Exercise brief:
Wherever the listing has a line with the string "votre", copy that line out.
###
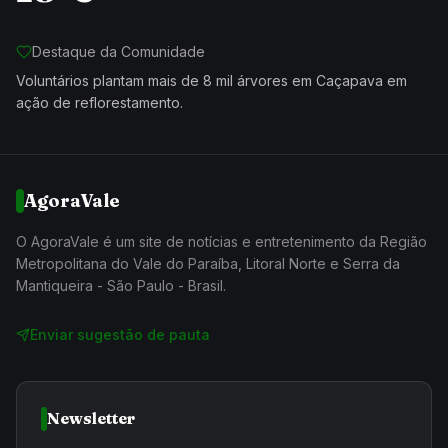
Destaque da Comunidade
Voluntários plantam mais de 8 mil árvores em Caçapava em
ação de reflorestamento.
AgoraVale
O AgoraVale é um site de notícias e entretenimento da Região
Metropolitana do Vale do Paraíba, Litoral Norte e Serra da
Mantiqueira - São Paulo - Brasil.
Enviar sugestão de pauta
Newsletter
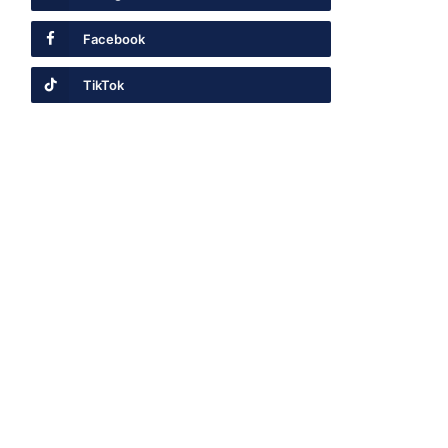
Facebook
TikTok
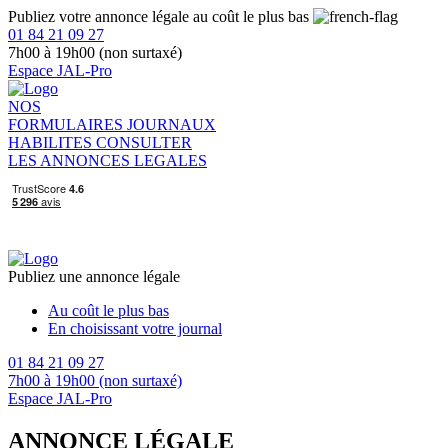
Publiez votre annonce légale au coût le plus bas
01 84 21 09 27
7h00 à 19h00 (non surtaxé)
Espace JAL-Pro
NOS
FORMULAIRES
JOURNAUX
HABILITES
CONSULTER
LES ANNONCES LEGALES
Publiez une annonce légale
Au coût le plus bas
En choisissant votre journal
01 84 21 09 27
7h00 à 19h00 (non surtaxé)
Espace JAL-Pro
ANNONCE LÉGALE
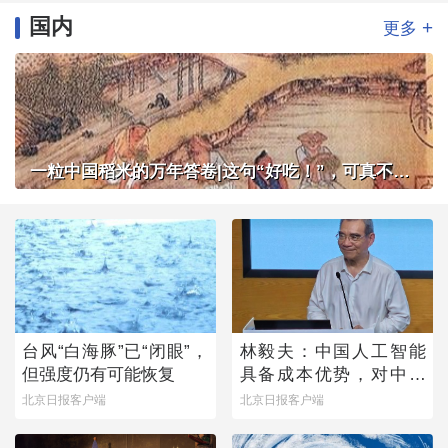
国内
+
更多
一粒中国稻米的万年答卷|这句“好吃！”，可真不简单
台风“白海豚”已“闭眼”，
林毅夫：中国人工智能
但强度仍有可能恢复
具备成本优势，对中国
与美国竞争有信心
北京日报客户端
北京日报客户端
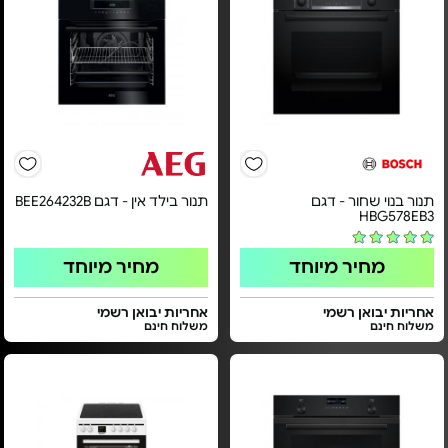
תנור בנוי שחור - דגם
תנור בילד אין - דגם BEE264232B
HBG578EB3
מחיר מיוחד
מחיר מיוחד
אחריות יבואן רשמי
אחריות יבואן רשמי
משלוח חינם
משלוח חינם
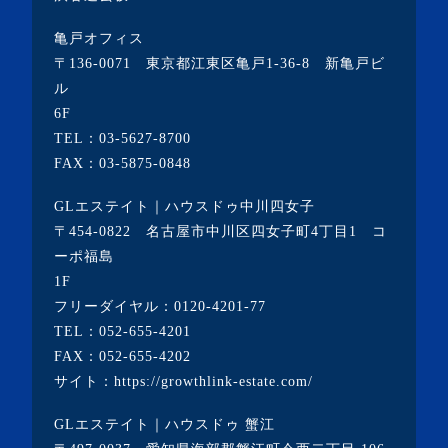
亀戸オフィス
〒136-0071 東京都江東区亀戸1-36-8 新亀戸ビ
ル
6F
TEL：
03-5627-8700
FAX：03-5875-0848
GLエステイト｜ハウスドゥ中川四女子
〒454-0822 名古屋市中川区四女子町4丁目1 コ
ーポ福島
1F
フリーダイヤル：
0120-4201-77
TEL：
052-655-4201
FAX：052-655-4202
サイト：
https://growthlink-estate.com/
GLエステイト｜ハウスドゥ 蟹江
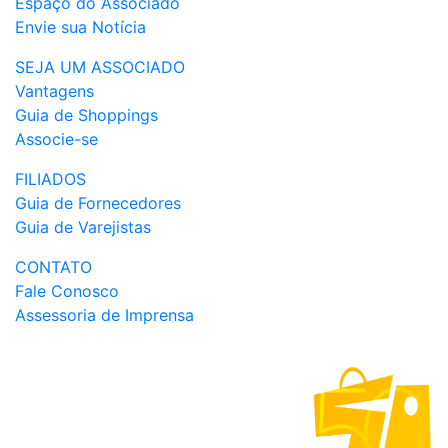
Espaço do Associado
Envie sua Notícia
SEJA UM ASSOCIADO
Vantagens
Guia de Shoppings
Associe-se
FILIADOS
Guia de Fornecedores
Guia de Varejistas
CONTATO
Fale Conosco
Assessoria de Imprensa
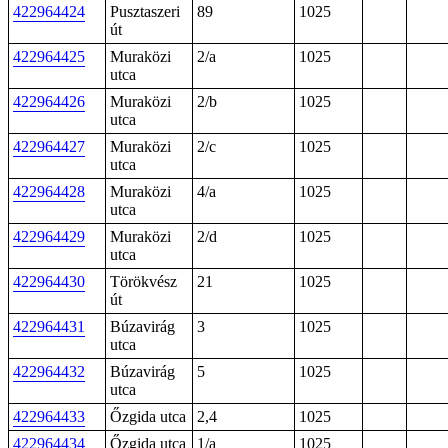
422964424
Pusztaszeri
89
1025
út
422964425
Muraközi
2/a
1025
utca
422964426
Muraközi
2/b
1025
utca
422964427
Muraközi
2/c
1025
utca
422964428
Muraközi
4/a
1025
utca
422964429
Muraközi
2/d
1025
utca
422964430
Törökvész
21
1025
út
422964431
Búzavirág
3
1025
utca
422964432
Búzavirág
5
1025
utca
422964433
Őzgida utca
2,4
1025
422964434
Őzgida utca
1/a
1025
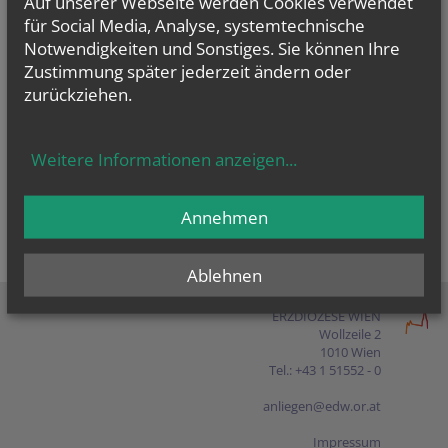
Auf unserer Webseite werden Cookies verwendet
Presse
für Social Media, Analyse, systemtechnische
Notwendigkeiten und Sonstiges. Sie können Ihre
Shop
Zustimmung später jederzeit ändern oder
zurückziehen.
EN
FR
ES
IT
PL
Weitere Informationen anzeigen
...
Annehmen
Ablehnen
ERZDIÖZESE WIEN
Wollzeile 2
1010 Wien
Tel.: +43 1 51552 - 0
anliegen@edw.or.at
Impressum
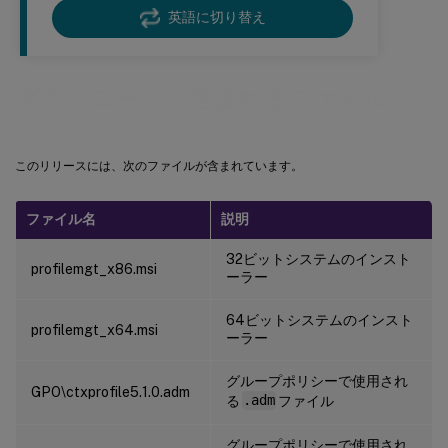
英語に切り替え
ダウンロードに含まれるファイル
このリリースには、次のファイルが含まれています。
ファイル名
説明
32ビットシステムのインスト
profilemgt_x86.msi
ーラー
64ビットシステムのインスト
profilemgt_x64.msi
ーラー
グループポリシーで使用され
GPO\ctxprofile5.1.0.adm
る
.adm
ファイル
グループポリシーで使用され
###
Result of the exercise:
Publiez votre annonce légale au coût le plus bas
En choisissant votre journal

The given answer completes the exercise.